The first movement, Allegro ma non troppo, makes up nearly one-third of the duration of the piece. The exposition begins on a C major chord, and mostly has the harmonies being presented, rather than a melody, and without a conventional sense of some kind of rhythm. The exposition contains 154 measures. Proceeding the exposition is music that has more and more motion and tension as the movements continues until the start of the second subject, which is very much different from the first. The key for this subject is E-flat, which is rather unanticipated. What follows is a duet between the two cellos.

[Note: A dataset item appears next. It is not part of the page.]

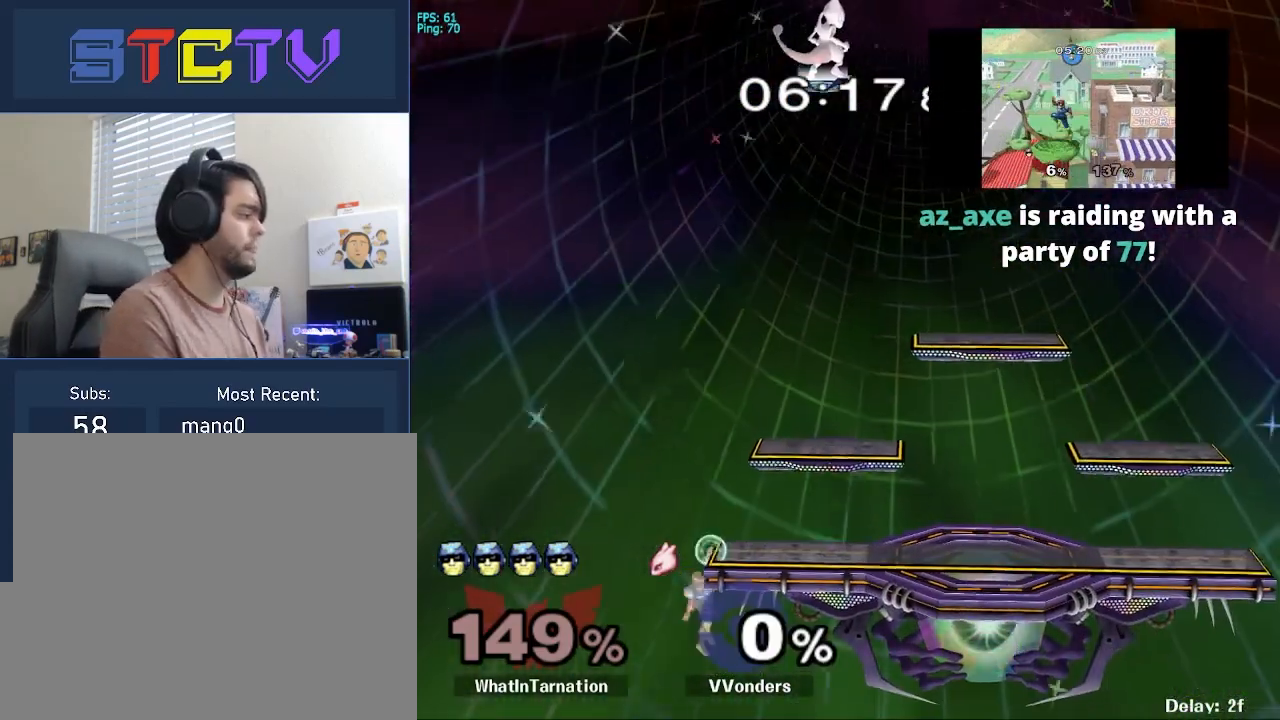
{"buttons": [], "left_stick": "center", "right_stick": "center", "events": [[50, "left_stick", "left"], [117, "left_stick", "right"], [150, "Y", "down"], [283, "Y", "up"], [317, "left_stick", "down-right"], [333, "R1", "down"], [467, "left_stick", "center"], [500, "R1", "up"]]}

The conclusion of the exposition is G major chord, the dominant in the key of C major, allowing the movement to go back to the tonic chord on the repeat of the exposition. After this repeat, the development starts by modulating from the dominant to the submediant, allowing the music to move from G major to A major. The second movement, Adagio, is in three-part ABA (ternary) form. The outer areas are in E major and have a very tranquil and ethereal feel to them, and the music in between is rough and intense before suddenly falling into tranquility in F minor.
The opening music comes back with the second cello playing a 32nd note running passage, seemingly getting its fuel from the agitation in the music played previously. Right at the last minute in the final three measures of the movement, Schubert connects it all by modulating back to the F minor from the middle of section, and then goes right back to E major. The third movement, Scherzo, is in C major. The movement takes advantage of the open and uncompressed strings of the lower instruments, allowing the sound to have a volume larger than that which is normally expected from five stringed instruments.
The trio of this movement is in the key of D-flat major, which is an odd key considering the movement began in C major. This middle section is a very slow march. The fourth and final movement, Allegretto, is a lively sonata-rondo that is similar in form to the finale of Mozart’s C major quintet, the same work that this piece already bears some similarities to. The movement is in C major, but it does switch between major and minor modes. The very end is unconventional; the last two notes of the piece are odd, and they are D-flat and C played by every part at forte.